= Interpretive communities =

Approach to literary criticism

Interpretive communities are a theoretical concept stemming from reader-response criticism and publicized by Stanley Fish although it was in use in other fields and may be found as early as 1964 in the "Historical News and Notices" of the Tennessee Historical Quarterly (p. 98) and also, and again before Fish's usage, in Richard Crouter's 1974 "H. Reinhold Neibuhr and Stoicism" in The Journal of Religious Ethics.
They appeared in an article by Fish in 1976 entitled "Interpreting the Variorum". Fish's theory states that a text does not have meaning outside of a set of cultural assumptions regarding both what the characters mean and how they should be interpreted. This cultural context often includes authorial intent, though it is not limited to it. Fish claims that we as individuals interpret texts because each of us is part of an interpretive community that gives us a particular way of reading a text. Furthermore, he claims, we cannot know whether someone is a part of our interpretive community or not, because any act of communication that we could engage in to tell whether we are part of the same interpretive community would have to be interpreted. That is, because we cannot escape our interpretive community, we can never really know its limits.

The idea has been very influential in reader-response criticism, though it has also been very controversial. It is sometimes interpreted as a relativistic standpoint that downplays verbal meaning. Fish, contrary to this, is a staunch advocate of his own readings of various texts. Rather, with "interpretative communities" he means to point out that readings of a text are culturally constructed.
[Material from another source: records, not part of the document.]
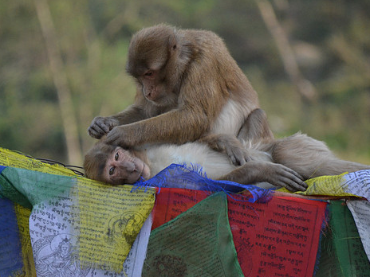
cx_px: 183
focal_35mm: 361
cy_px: 131
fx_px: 3859
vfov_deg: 4.1
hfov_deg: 5.5
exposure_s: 1/500
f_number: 5.6
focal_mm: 200
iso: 1600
== Interpretive communities and climate change models ==
In a 2016 article, anthropologist Shirley J. Fiske argues for the existence of interpretive communities regarding climate change. Fiske states in the article that ”climate skeptics are the disengaged, the doubtful, and the dismissive when it comes to global warming, and they are the least concerned and least motivated to do anything about it,” and argues that climate skepticism is less a single category but instead a continuum. Fiske distinguishes between two kinds of “climate skepticism.” One kind is politically motivated and polarizing language, while the other comes from a belief system or some other cultural framework. The second kind of climate skepticism relates to the idea of interpretive communities.
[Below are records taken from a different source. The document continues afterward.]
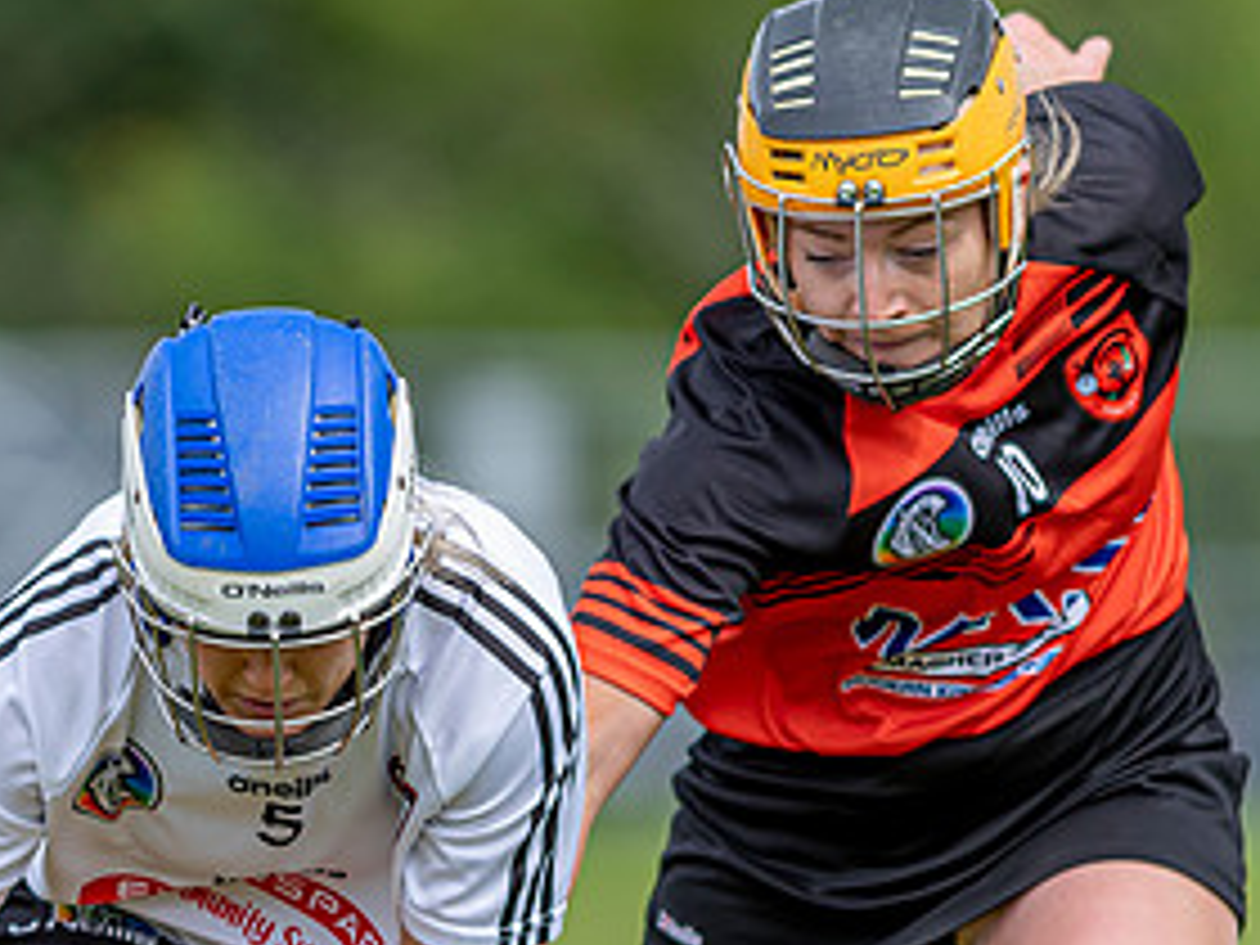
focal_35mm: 1081
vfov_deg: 1.4
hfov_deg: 1.8
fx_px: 39348
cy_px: 1006
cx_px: 68
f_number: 2.8
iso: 100
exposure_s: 1/1000
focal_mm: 300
Fiske uses the concept of interpretive communities to argue that there are a variety of culturally-driven mindsets about climate change. These interpretive communities are shaped by various factors, including political affiliations, regional identities, and cultural perspectives. Fiske further links this idea to the argument that the two kinds of skepticism are not the same, although there may be some overlap between the two. Through ethnographic research on farmers in Dorchester County, Maryland, Fiske determined two different cultural models regarding climate change which can be viewed as interpretive communities. The first cultural model is climate change as natural change. In this model, farmers interpreted the changes they observed, such as rising tides and summer droughts, as part of the patterns and cycles of nature. The second cultural model is climate change as environmental change (human-caused). In this model, farmers interpreted observed changes as the result of human action. Both models are shaped by cultural assumptions of the farmers regarding nature and how it works.